**THE TASK:** Each line from the line containing "- pen holder [784,534,799,563]" through the last line of the entries is to be reproduced exactly as it stands.

(Scene change detection data)
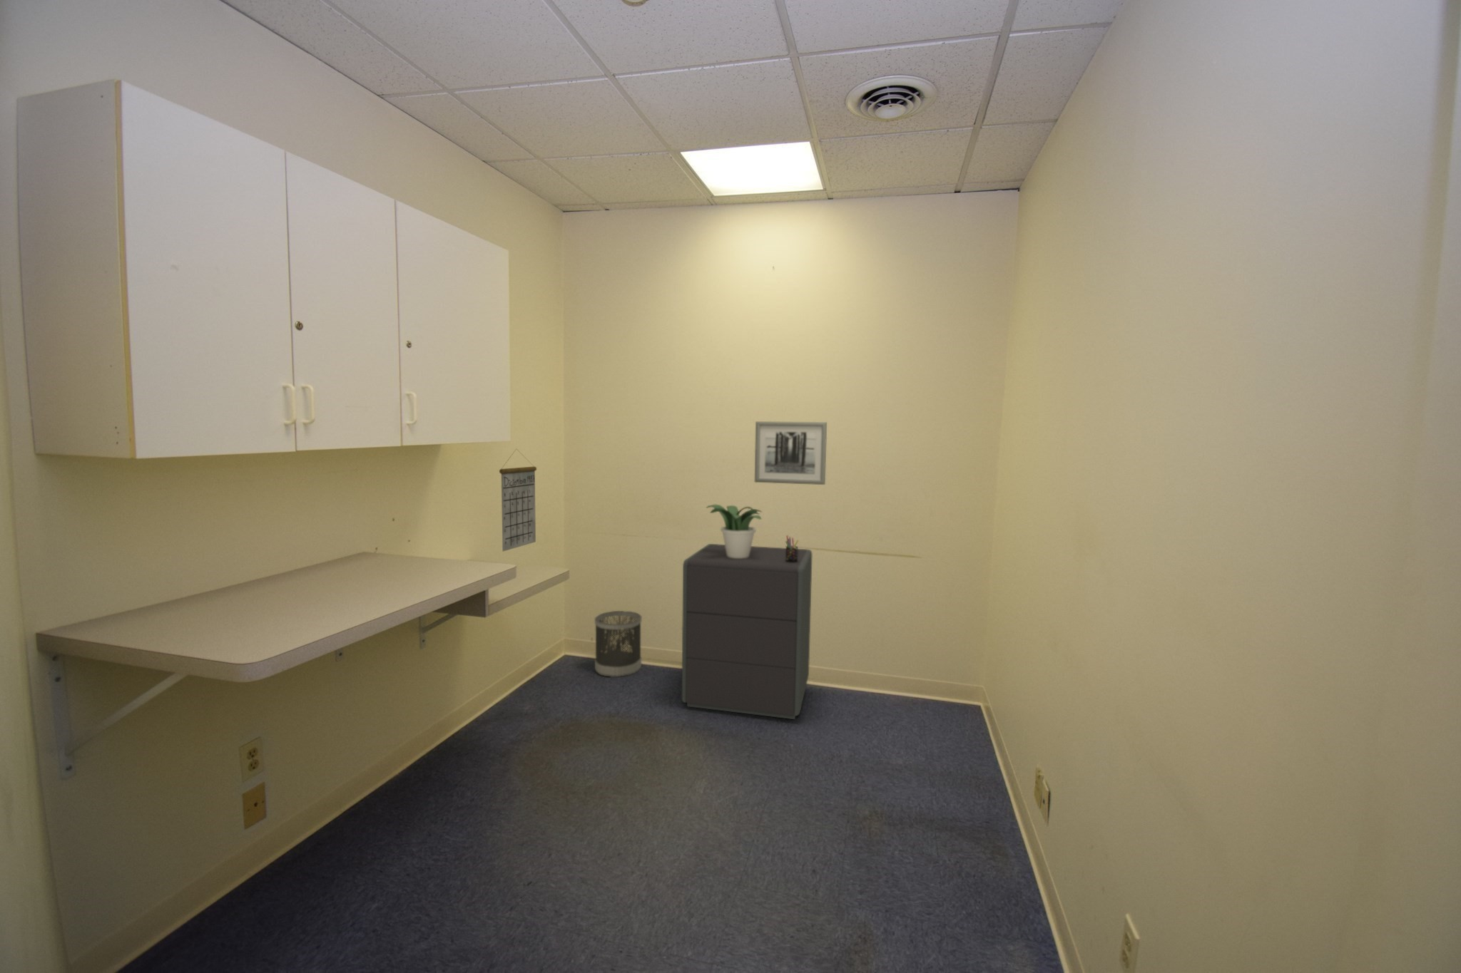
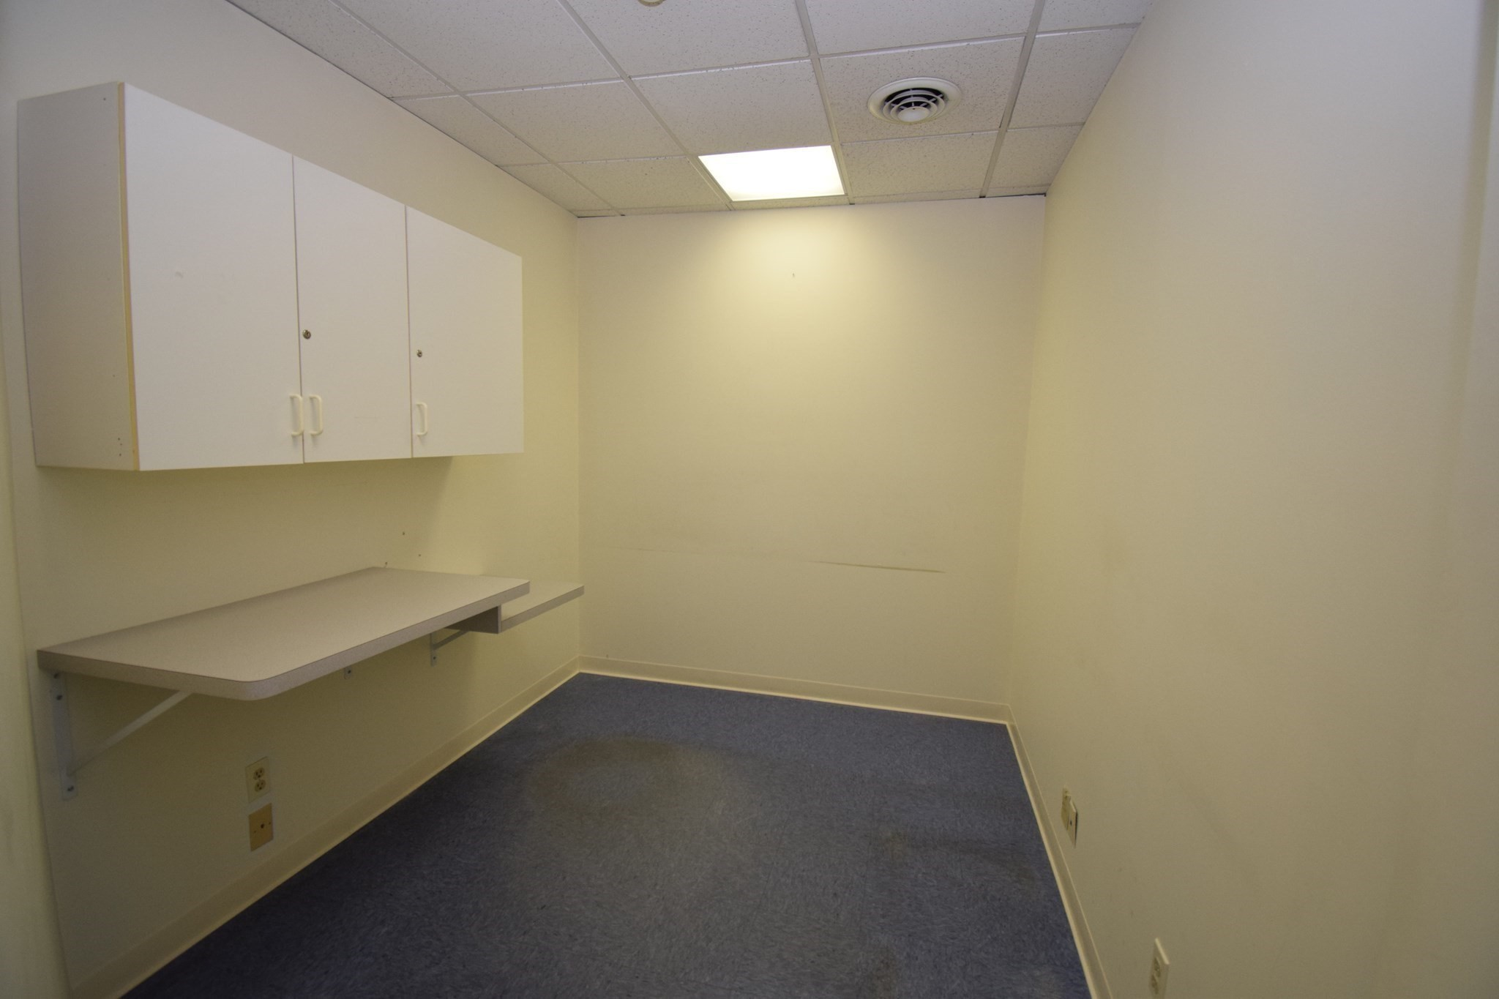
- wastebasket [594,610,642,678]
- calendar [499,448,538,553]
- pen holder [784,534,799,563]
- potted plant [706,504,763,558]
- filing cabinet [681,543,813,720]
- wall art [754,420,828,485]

**SOLUTION TO THIS TASK:**
- pen holder [784,534,799,563]
- potted plant [706,504,763,558]
- filing cabinet [681,543,813,720]
- wall art [754,420,828,485]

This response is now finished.